Assignment:
Every line below that holds the word "memo" must be listed.

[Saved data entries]
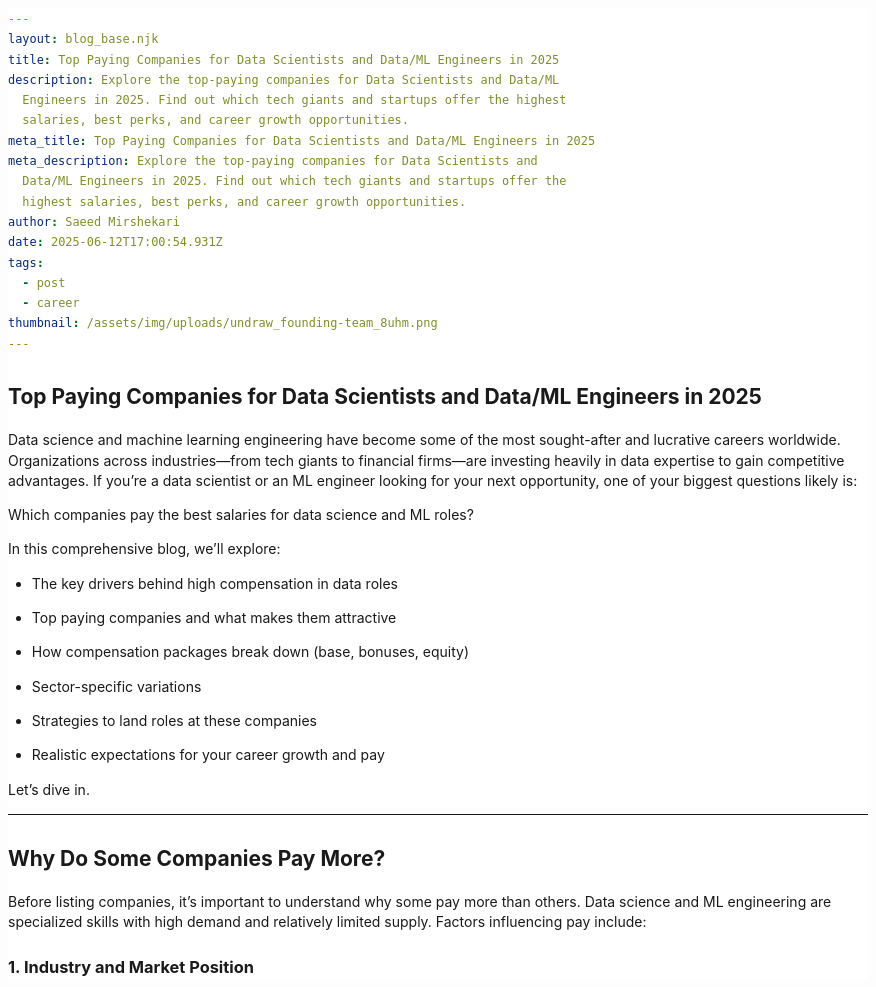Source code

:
 ```yaml
---
layout: blog_base.njk
title: Top Paying Companies for Data Scientists and Data/ML Engineers in 2025
description: Explore the top-paying companies for Data Scientists and Data/ML
  Engineers in 2025. Find out which tech giants and startups offer the highest
  salaries, best perks, and career growth opportunities.
meta_title: Top Paying Companies for Data Scientists and Data/ML Engineers in 2025
meta_description: Explore the top-paying companies for Data Scientists and
  Data/ML Engineers in 2025. Find out which tech giants and startups offer the
  highest salaries, best perks, and career growth opportunities.
author: Saeed Mirshekari
date: 2025-06-12T17:00:54.931Z
tags:
  - post
  - career
thumbnail: /assets/img/uploads/undraw_founding-team_8uhm.png
---
```

##  Top Paying Companies for Data Scientists and Data/ML Engineers in 2025 

Data science and machine learning engineering have become some of the most sought-after and lucrative careers worldwide. Organizations across industries—from tech giants to financial firms—are investing heavily in data expertise to gain competitive advantages. If you’re a data scientist or an ML engineer looking for your next opportunity, one of your biggest questions likely is:

 Which companies pay the best salaries for data science and ML roles? 

In this comprehensive blog, we’ll explore:

* The key drivers behind high compensation in data roles

* Top paying companies and what makes them attractive

* How compensation packages break down (base, bonuses, equity)

* Sector-specific variations

* Strategies to land roles at these companies

* Realistic expectations for your career growth and pay

Let’s dive in.

---

##  Why Do Some Companies Pay More? 

Before listing companies, it’s important to understand  why some pay more  than others. Data science and ML engineering are specialized skills with high demand and relatively limited supply. Factors influencing pay include:

###  1\. Industry and Market Position 
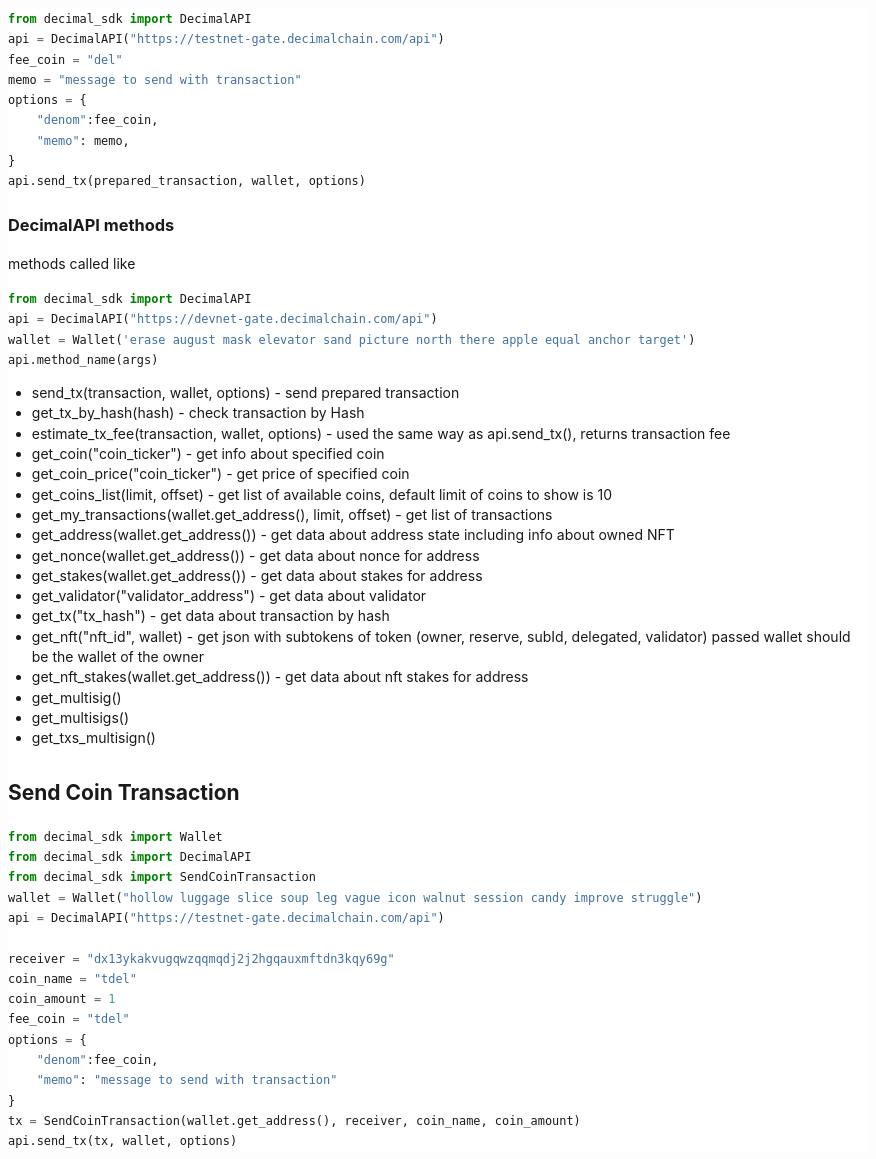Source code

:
 ```python
from decimal_sdk import DecimalAPI
api = DecimalAPI("https://testnet-gate.decimalchain.com/api")
fee_coin = "del"
memo = "message to send with transaction"
options = {
    "denom":fee_coin,
    "memo": memo,
}
api.send_tx(prepared_transaction, wallet, options)
```

### DecimalAPI methods
methods called like
```python
from decimal_sdk import DecimalAPI
api = DecimalAPI("https://devnet-gate.decimalchain.com/api")
wallet = Wallet('erase august mask elevator sand picture north there apple equal anchor target')
api.method_name(args) 
```

* send_tx(transaction, wallet, options) - send prepared transaction 
* get_tx_by_hash(hash) - check transaction by Hash
* estimate_tx_fee(transaction, wallet, options) - used the same way as api.send_tx(), returns transaction fee
* get_coin("coin_ticker") - get info about specified coin 
* get_coin_price("coin_ticker") - get price of specified coin 
* get_coins_list(limit, offset) - get list of available coins, default limit of coins to show is 10 
* get_my_transactions(wallet.get_address(), limit, offset) - get list of transactions 
* get_address(wallet.get_address()) - get data about address state including info about owned NFT 
* get_nonce(wallet.get_address()) - get data about nonce for address 
* get_stakes(wallet.get_address()) - get data about stakes for address 
* get_validator("validator_address") - get data about validator 
* get_tx("tx_hash") - get data about transaction by hash 
* get_nft("nft_id", wallet) - get json with subtokens of token (owner, reserve, subId, delegated, validator) passed wallet should be the wallet of the owner 
* get_nft_stakes(wallet.get_address()) - get data about nft stakes for address
* get_multisig()
* get_multisigs()
* get_txs_multisign()

## Send Coin Transaction
```python
from decimal_sdk import Wallet
from decimal_sdk import DecimalAPI
from decimal_sdk import SendCoinTransaction
wallet = Wallet("hollow luggage slice soup leg vague icon walnut session candy improve struggle")
api = DecimalAPI("https://testnet-gate.decimalchain.com/api")

receiver = "dx13ykakvugqwzqqmqdj2j2hgqauxmftdn3kqy69g"
coin_name = "tdel"
coin_amount = 1
fee_coin = "tdel"
options = {
    "denom":fee_coin,
    "memo": "message to send with transaction"
}
tx = SendCoinTransaction(wallet.get_address(), receiver, coin_name, coin_amount)
api.send_tx(tx, wallet, options)
```
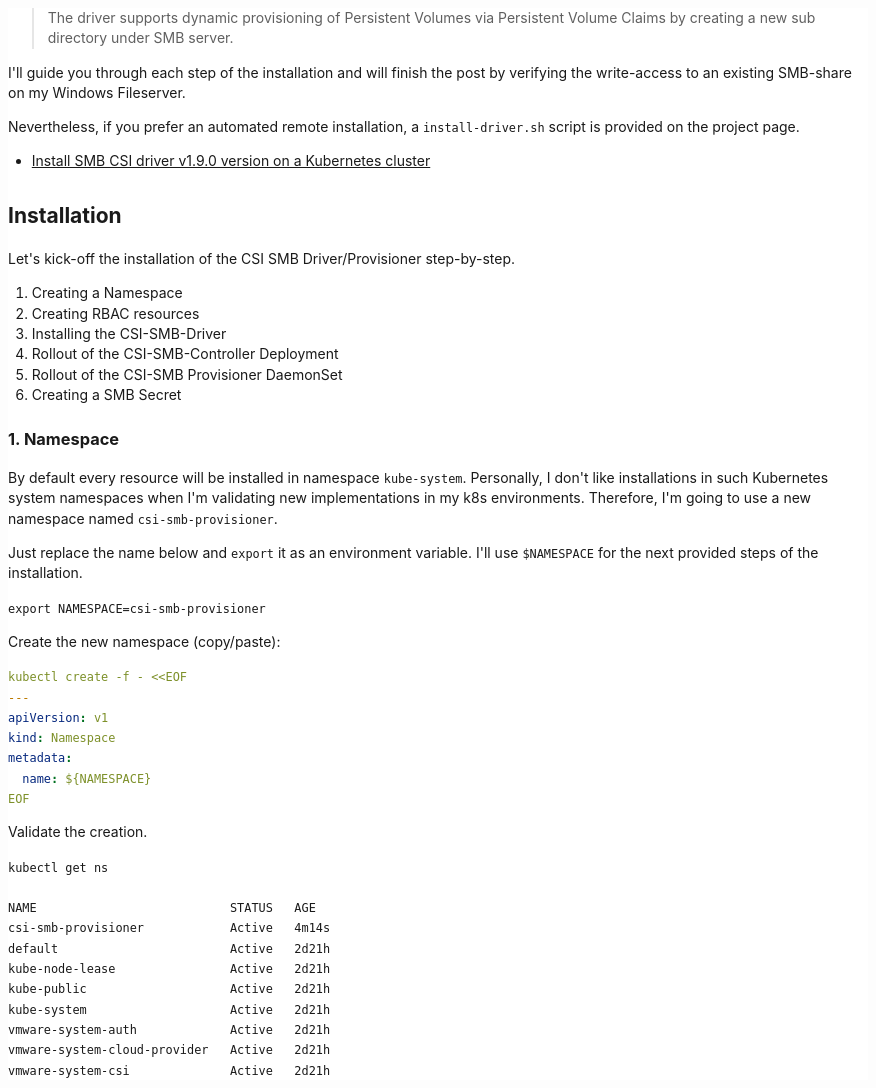 > The driver supports dynamic provisioning of Persistent Volumes via Persistent Volume Claims by creating a new sub directory under SMB server.

I'll guide you through each step of the installation and will finish the post by verifying the write-access to an existing SMB-share on my Windows Fileserver.

Nevertheless, if you prefer an automated remote installation, a `install-driver.sh` script is provided on the project page.

- [Install SMB CSI driver v1.9.0 version on a Kubernetes cluster](https://github.com/kubernetes-csi/csi-driver-smb/blob/master/docs/install-csi-driver-v1.9.0.md)

## Installation

Let's kick-off the installation of the CSI SMB Driver/Provisioner step-by-step.

1. Creating a Namespace
2. Creating RBAC resources
3. Installing the CSI-SMB-Driver
4. Rollout of the CSI-SMB-Controller Deployment
5. Rollout of the CSI-SMB Provisioner DaemonSet
6. Creating a SMB Secret

### 1. Namespace

By default every resource will be installed in namespace `kube-system`. Personally, I don't like installations in such Kubernetes system namespaces when I'm validating new implementations in my k8s environments. Therefore, I'm going to use a new namespace named `csi-smb-provisioner`.

Just replace the name below and `export` it as an environment variable. I'll use `$NAMESPACE` for the next provided steps of the installation.

```shell
export NAMESPACE=csi-smb-provisioner
```

Create the new namespace (copy/paste):

```yaml
kubectl create -f - <<EOF
---
apiVersion: v1
kind: Namespace
metadata:
  name: ${NAMESPACE}
EOF
```

Validate the creation.

```shell
kubectl get ns

NAME                           STATUS   AGE
csi-smb-provisioner            Active   4m14s
default                        Active   2d21h
kube-node-lease                Active   2d21h
kube-public                    Active   2d21h
kube-system                    Active   2d21h
vmware-system-auth             Active   2d21h
vmware-system-cloud-provider   Active   2d21h
vmware-system-csi              Active   2d21h
```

Solution to this exercise:
memo = "message to send with transaction"
    "memo": memo,
    "memo": "message to send with transaction"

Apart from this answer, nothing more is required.